Digital in R&D: the 100 billion opportunity, McKinsey & Company
Tufts Center for the Study of Drug Development, “Briefing: Cost of Developing a New Drug,” November 2014
GSK Annual Reports (2017)
Pharma companies using machine learning in drug discovery, blog Benchsci
6 steps to AI leadership – Interview with John Baldoni from GSK, Forbes
Ideo: Human-Centered Service Design (case 9-615-022), Harvard Business School Publishing (2016)
Indigo Agriculture (case 9-617-020), Harvard Business School Publishing (2017)
Student comments on Enabling patients to get innovative treatments faster through machine learning at GSK
Really interesting questions for big pharma. On the discovery side, computer aided drug design (CADD) has only played a small and supporting role in small molecule selection for preclinical development, but in the future hopefully AI will allow CADD to be more impactful. Main issues include lack of computing power to simulate the billions of molecular interactions between drug and target, and then we often don’t know the structure of the target, which is required for these simulations. Protein structure information has to be obtained using expensive and time-consuming techniques. In some cases it takes years to determine the structure of a protein, and even in those cases they are not always biologically relevant structures. In the future, researchers hope to be able to determine protein structure with the push of a mouse, but we are still years away.
One of the main issues with CADD is that once you have a target in mind, and can demonstrate that your molecule binds to that target, it is currently impossible to determine in silico whether that molecule will cause toxicity if it binds to additional “off-targets”. These off-targets effects can stop heart beats, or even inhibit essential liver enzymes that lead to systemic tox. Without protein structures for all of these vital proteins, numbering in the thousands, in silico CADD can only point us in the right direction for small molecule design. In the near term (10 years) there will definitely be a need to test these molecules in cells, animals, and eventually people to determine safety and efficacy.

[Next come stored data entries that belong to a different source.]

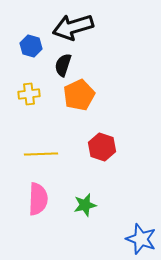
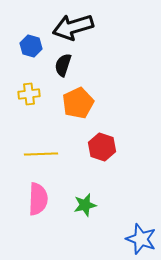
orange pentagon: moved 1 px left, 8 px down
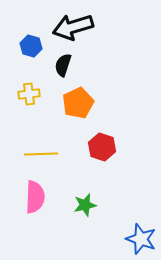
pink semicircle: moved 3 px left, 2 px up
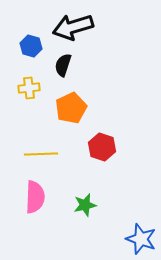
yellow cross: moved 6 px up
orange pentagon: moved 7 px left, 5 px down
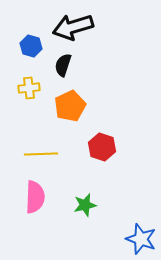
orange pentagon: moved 1 px left, 2 px up
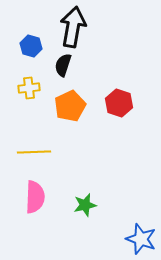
black arrow: rotated 117 degrees clockwise
red hexagon: moved 17 px right, 44 px up
yellow line: moved 7 px left, 2 px up
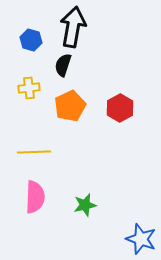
blue hexagon: moved 6 px up
red hexagon: moved 1 px right, 5 px down; rotated 12 degrees clockwise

The sheer scale of pharma- and therefore of of the opportunities like ML in this space- are astounding. I actually just read Patrick’s post about open innovation in drug discovery, and I’m curious whether (and if so, how) both of these transformative approaches could work together within a single company.
I’m glad that you call out data consolidation and structuring as a key pillar. It is such a simple but critically important point. Any company, whether they are currently leveraging AI or not, would be well advised to capture and store data in a way that will save them the painful retrofit down the road!